BOTTOM LINE She’s all about a different kind of bass this time, one from the late ’90s.

Meghan Trainor excels at singing about herself.

Her esteem-raising, body-accepting anthem “All About That Bass” was a success on basically every level — topping the charts, landing her critical acclaim and a best new artist Grammy — because she spoke up for herself in her own distinctive voice.

On her follow-up album “Thank You” (Epic), Trainor again succeeds when she’s discussing life in her own style. The first single, “No,” includes her own twists on the usual club tale, using turn-of-the-century Destiny’s Child styling to build a clever tale of empowerment that is so catchy that it’s tough to shake.
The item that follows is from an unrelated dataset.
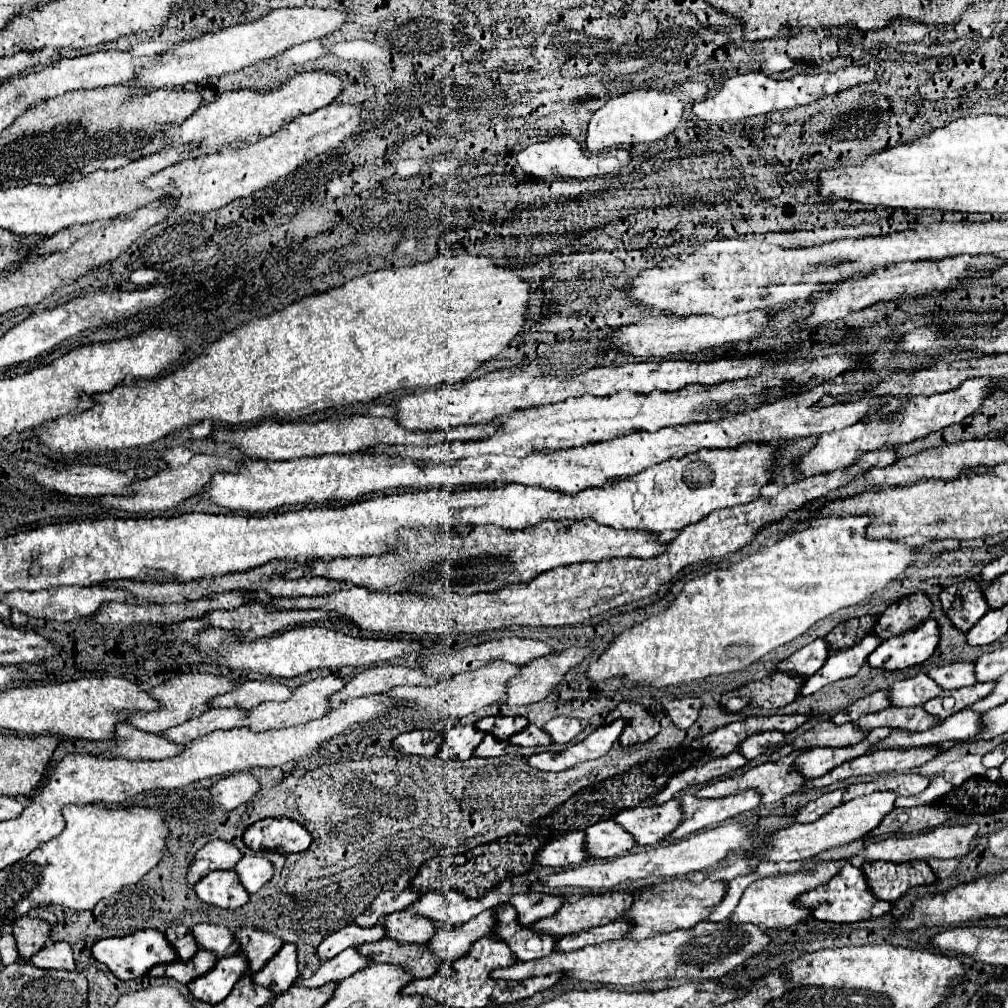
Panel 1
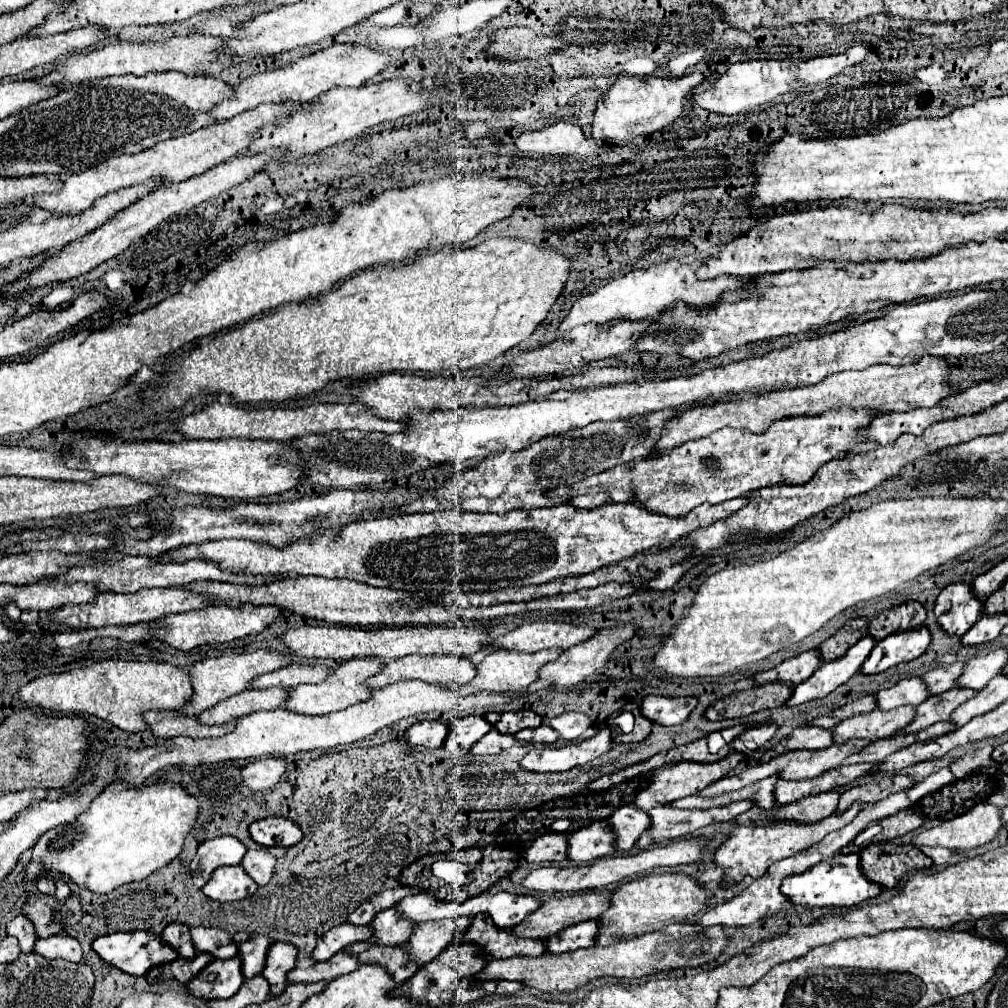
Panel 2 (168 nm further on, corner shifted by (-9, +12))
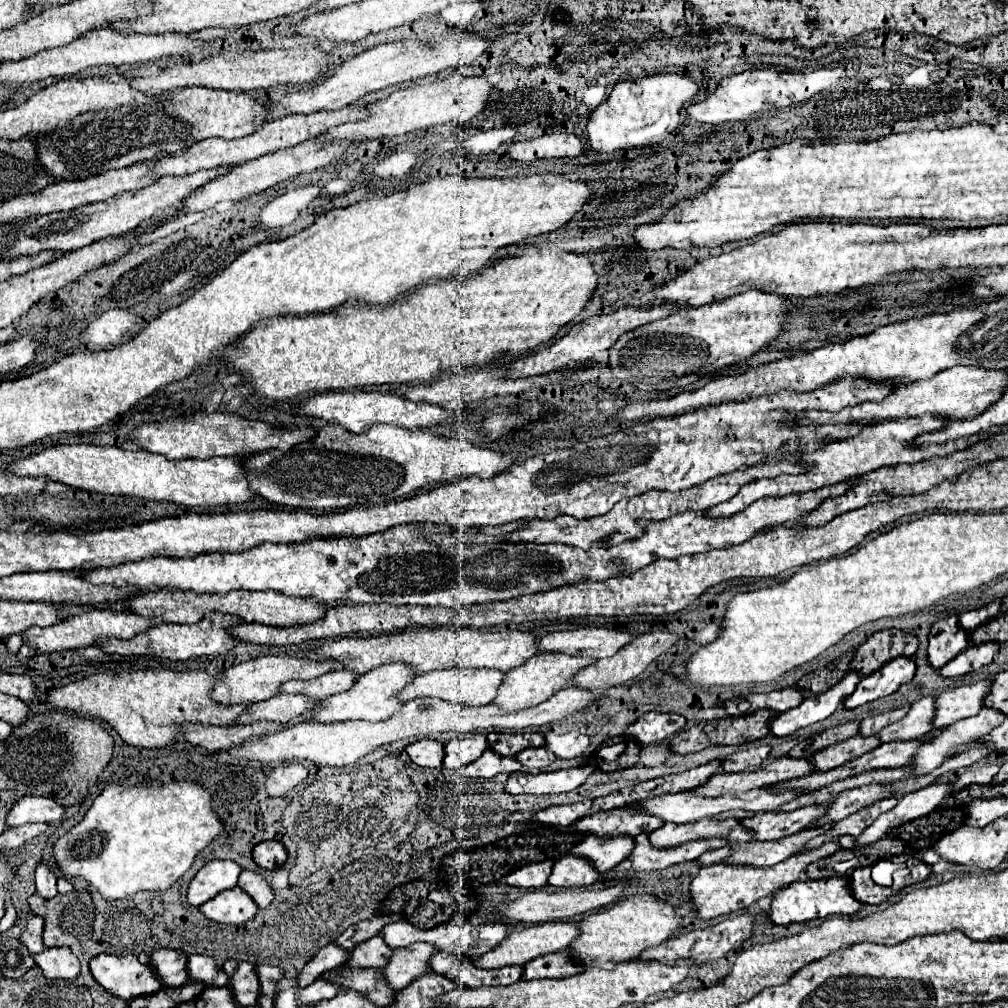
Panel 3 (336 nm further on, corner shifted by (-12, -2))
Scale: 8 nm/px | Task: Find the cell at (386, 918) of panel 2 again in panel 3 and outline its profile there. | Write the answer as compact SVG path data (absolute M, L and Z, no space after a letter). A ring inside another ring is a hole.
M379 934L375 938L365 940L363 944L355 946L347 966L351 966L351 968L377 968L377 970L383 970L389 964L391 954L393 954L391 946L387 946L383 936Z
On “Me Too,” which came with a bit of a shock when the video was released and Trainor (and her legions of fans) found that the director had Photoshopped her body to be a little less curvy, she rides an elastic bass line like early-Aughts Britney Spears, to offer lines like “I can’t help loving myself and I don’t need nobody else” and “If I was you, I’d want to be me too.”

She stays in a similarly positive mood on the catchy “Woman Up,” which combines advice with a retro-Rihanna vibe that works extremely well. She’s equally successful on the sweet, simple ballad “Just a Friend to You.”
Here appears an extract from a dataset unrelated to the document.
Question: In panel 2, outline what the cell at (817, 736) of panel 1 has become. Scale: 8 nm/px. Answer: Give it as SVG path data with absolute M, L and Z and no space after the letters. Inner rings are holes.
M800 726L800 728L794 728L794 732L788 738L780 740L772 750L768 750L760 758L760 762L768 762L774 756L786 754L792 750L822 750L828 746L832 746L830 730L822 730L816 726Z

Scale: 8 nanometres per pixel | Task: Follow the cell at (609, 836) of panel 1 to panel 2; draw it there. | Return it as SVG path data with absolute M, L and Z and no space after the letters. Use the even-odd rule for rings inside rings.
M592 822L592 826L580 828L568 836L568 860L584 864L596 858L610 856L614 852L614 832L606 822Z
Where Trainor comes up short, though, is when her bubbly approach feels like a put-on, the way her hit “Dear Future Husband” seemed slightly off. “Champagne Problems” is a little too cute for its own good as she worries about her Uber being late, faulty Wi-Fi and iPhone battery life. And “I Love Me” is packed with too many cliches and too much padding to be effective.

“Thank You” shows how Trainor has become one of pop’s most skilled young stars at crafting songs for her image, but there is still room to grow.